‘… Si la lluvia no te moja y la lumbre no te quema, es que estás enamorado’. Lolita de la Colina
Allá por 1971 cuando estudiaba en la Facultad de Derecho de la UNAM, en Ciudad Universitaria, todavía existía la cafetería en la entrada a desnivel del campus, con alimentos a precios económicos y buen servicio.
Concurrían también alumnos y maestros de otras escuelas y facultades cercanas, como de la de Trabajo Social y Psicología. Ahí conocí a Irene, una chica del segundo semestre de Psicología, de estatura media para una fémina de la época, 1.65 m, de cabello largo, castaño, tez blanca y excelente cuerpo, figura armónica y bien proporcionada, pero en su rostro, sus ojos azules empañaban sus demás rasgos.
Iniciamos una relación de amistad y compañerismo, viéndonos en ese lugar entre clase y clase. Pero el día crucial llegó, pues se acercaba la fecha para el clásico partido de futbol americano Pumas-Poli, y como en general los estudiantes nos motivábamos para acudir al estadio de Ciudad Universitaria, en especial algunos compañeros, entre los que recuerdo a Juan José González, y había otros del equipo Cóndores de Leyes; así que la invité para aquel sábado del juego.
Como ella vivía en un nuevo conjunto habitacional de la época, llamado Lomas de Plateros, quedamos de vernos en la avenida Revolución y Barranca del Muerto, para no subir hasta allá por ella, ya que yo vivía en la colonia Verónica Anzures, por Gutenberg y Ejército Nacional y tomaba el autobús por avenida Revolución para llegar a aquella esquina.

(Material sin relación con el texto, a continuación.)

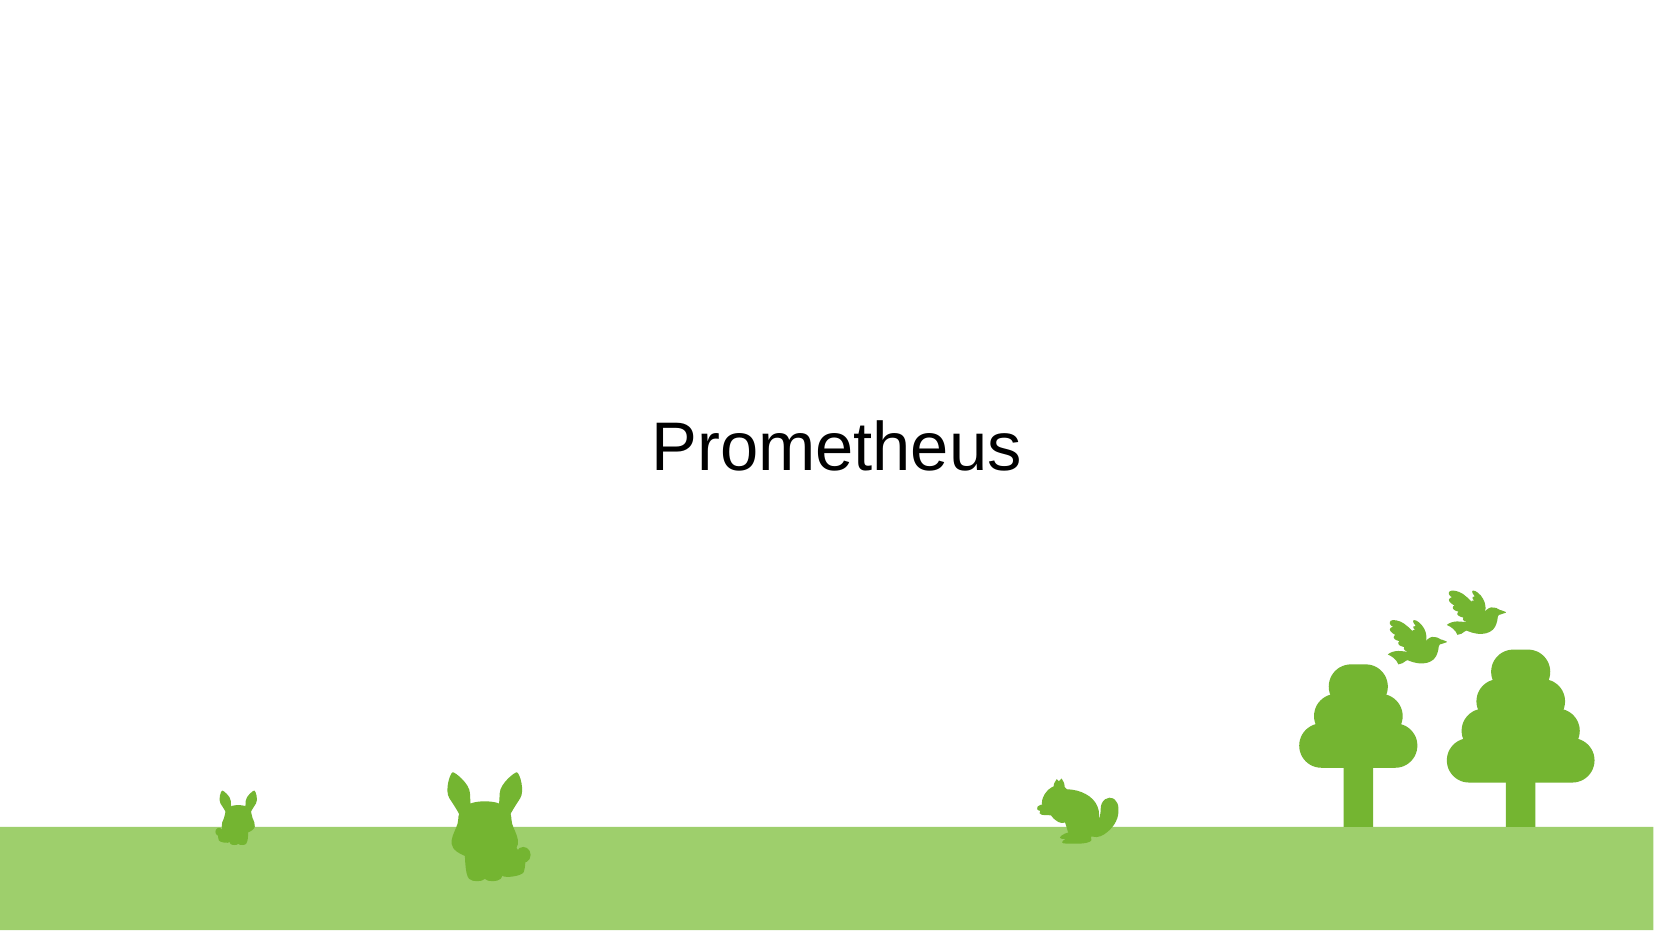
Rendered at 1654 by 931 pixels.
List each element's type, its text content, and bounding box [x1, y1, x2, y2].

title Prometheus [98, 292, 1576, 601]
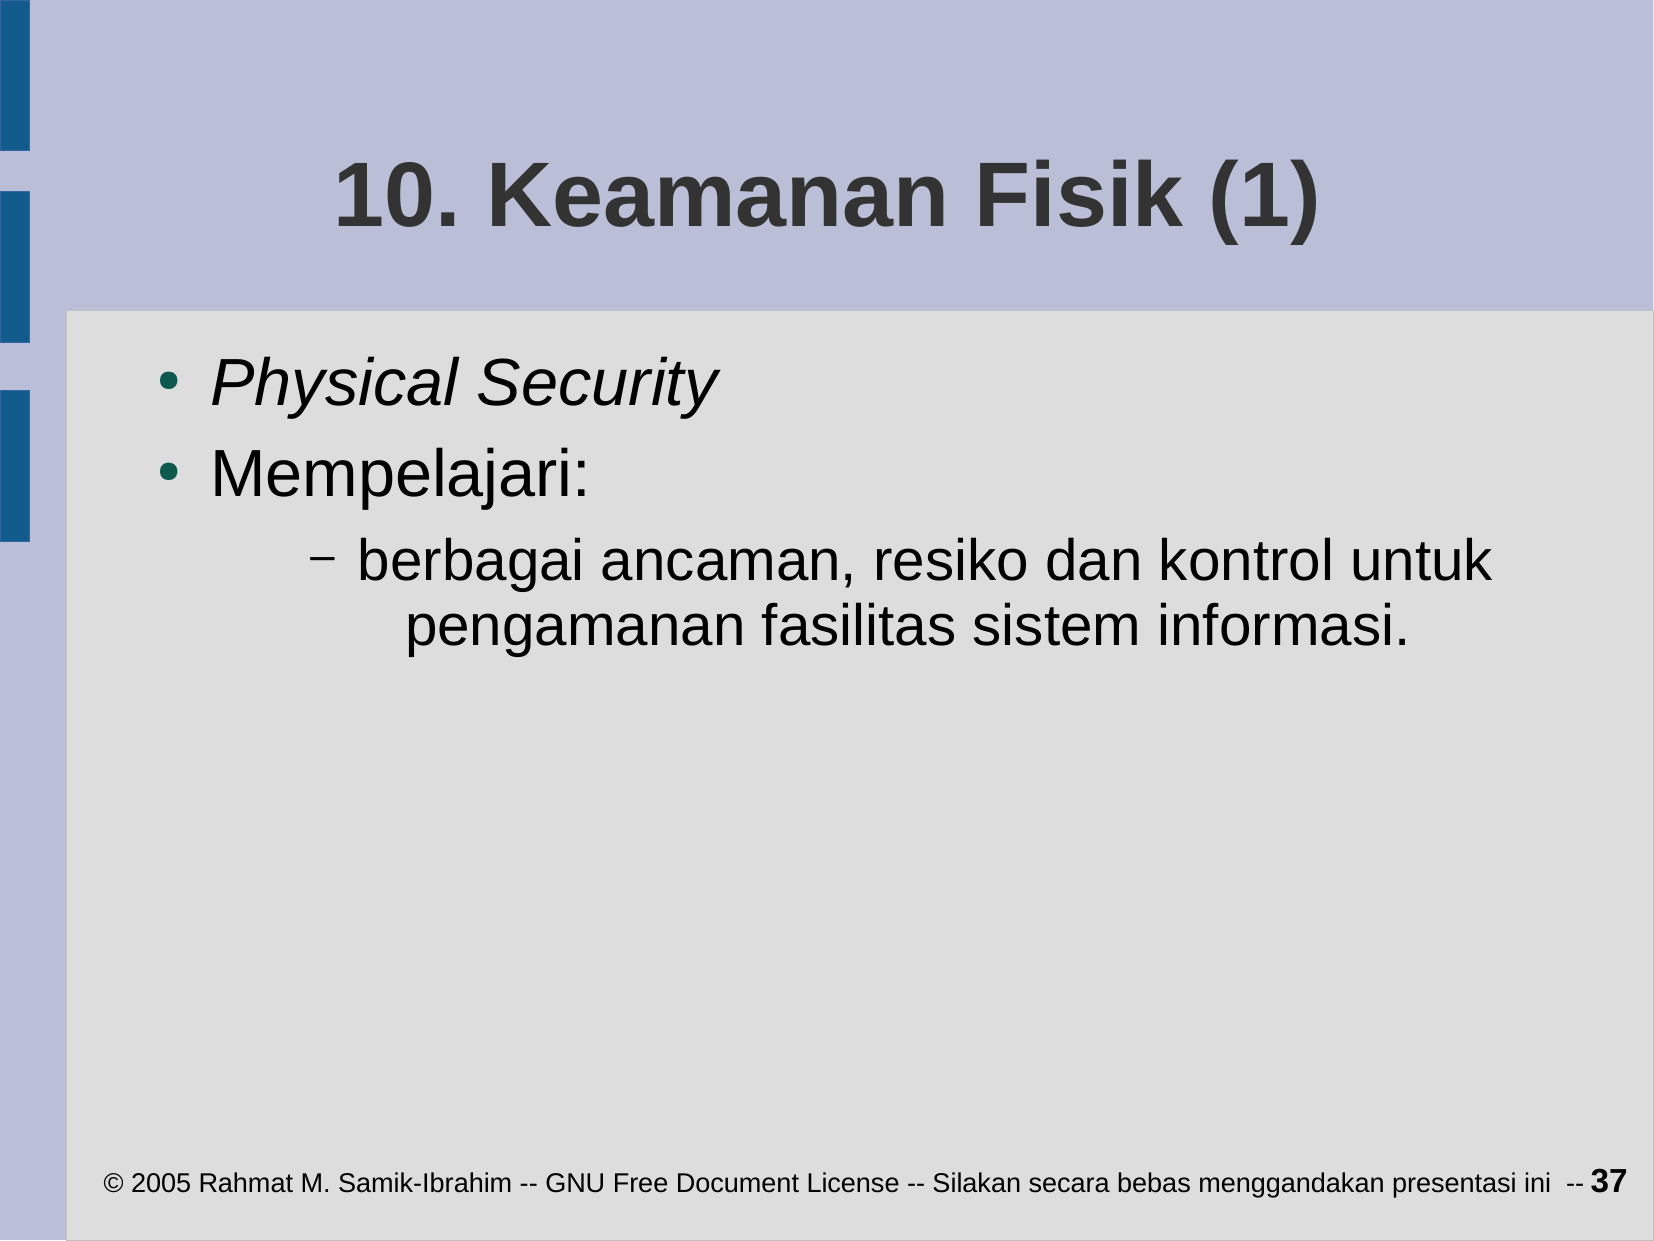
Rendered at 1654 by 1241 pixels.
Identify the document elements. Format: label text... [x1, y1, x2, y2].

title 10. Keamanan Fisik (1) [121, 91, 1534, 299]
list Physical Security Mempelajari: berbagai ancaman, resiko dan kontrol untuk pengamanan fasilitas sistem informasi. [121, 344, 1534, 1127]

Nos citamos temprano por la tarde, dos horas antes del partido, para tomar un refrigerio en los comercios de comida que había por Revolución pasando la esquina de la calle La Paz, en San Ángel. (A los amables lectores que han cambiado su residencia de la CDMX a León, estos lugares les resultarán muy conocidos). Ya de ahí llegamos al estadio universitario y nos juntamos con la marea azul y oro, con estudiantes de prepa y de varias facultades. Estuvimos muy contentos echando “goyas y goyas” a los Pumas, que al final, ya casi oscureciendo, ganaron el cotejo; no recuerdo el marcador, pero fue el partido número XLII, porque había letreros que así lo anunciaban; entre jugadas y anotaciones, uno que otro abrazo y besos, muchos besos, ese día concretamos nuestro idilio.
Salimos rápido del estadio porque auguraba lluvia, el cielo oscureció, iniciaron truenos y relámpagos, tomamos un autobús repleto de muchachos como nosotros y nos bajamos por Revolución unas dos calles antes de Barranca del Muerto, ya para entonces en plena lluvia, y ni cómo cubrirnos. Caminamos para tomar otro camión hacia Las Águilas-Lomas de Plateros, pero subimos empapados, sin soltarnos de la mano, besándonos, estilando agua de la lluvia, y al descender, a caminar hasta el edificio donde vivía ella; nos seguía la lluvia, pero nuestra alegría y cariño nos envolvía más.
Llegamos a su departamento donde su madre la esperaba, a mí no, pero ahí me presentó y no dejábamos de reír, su madre exclamó: “vienen empapados”, Irene replicó “pero no nos mojamos”, sólo la ropa, los jeans de por sí ajustados y nuestras playeras de los Pumas se pegaban más a nuestro cuerpo.
Los departamentos eran chiquitos, con dos recámaras, y me permitieron que en una me quitara mi ropa mojada para secarla y mientras me prestó una pijama de su mamá, separada de su padre hacía algún tiempo. Esa noche salí embelesado y llegué a mi casa como en estado de gracia; la lluvia no me había mojado.
Nos seguimos viendo un tiempo después, pero el cambio de mi horario al turno vespertino y mi ingreso a la Procuraduría General de Justicia del D.F. por las mañanas, nos apartaron y nos dejamos de frecuentar; el romance murió.
Son muchas las alegrías poéticas-artísticas de recibir la lluvia con alegría en nuestro cuerpo, en películas y canciones, y algunos hemos tenido la dicha de vivirla.
Todavía cuando fue mi examen de titulación en el aula Pallares el 23 de abril de 1976, la había invitado; acudió ya con un acompañante, pero a la cena de festejo en el Círculo Cubano ya no se presentó, fue la última vez que la vi. Recuerden los amables lectores que esa noche bailé un rato con la señora Aréchiga, como lo precisé en otro relato (“Semana Santa en Lecumberri”).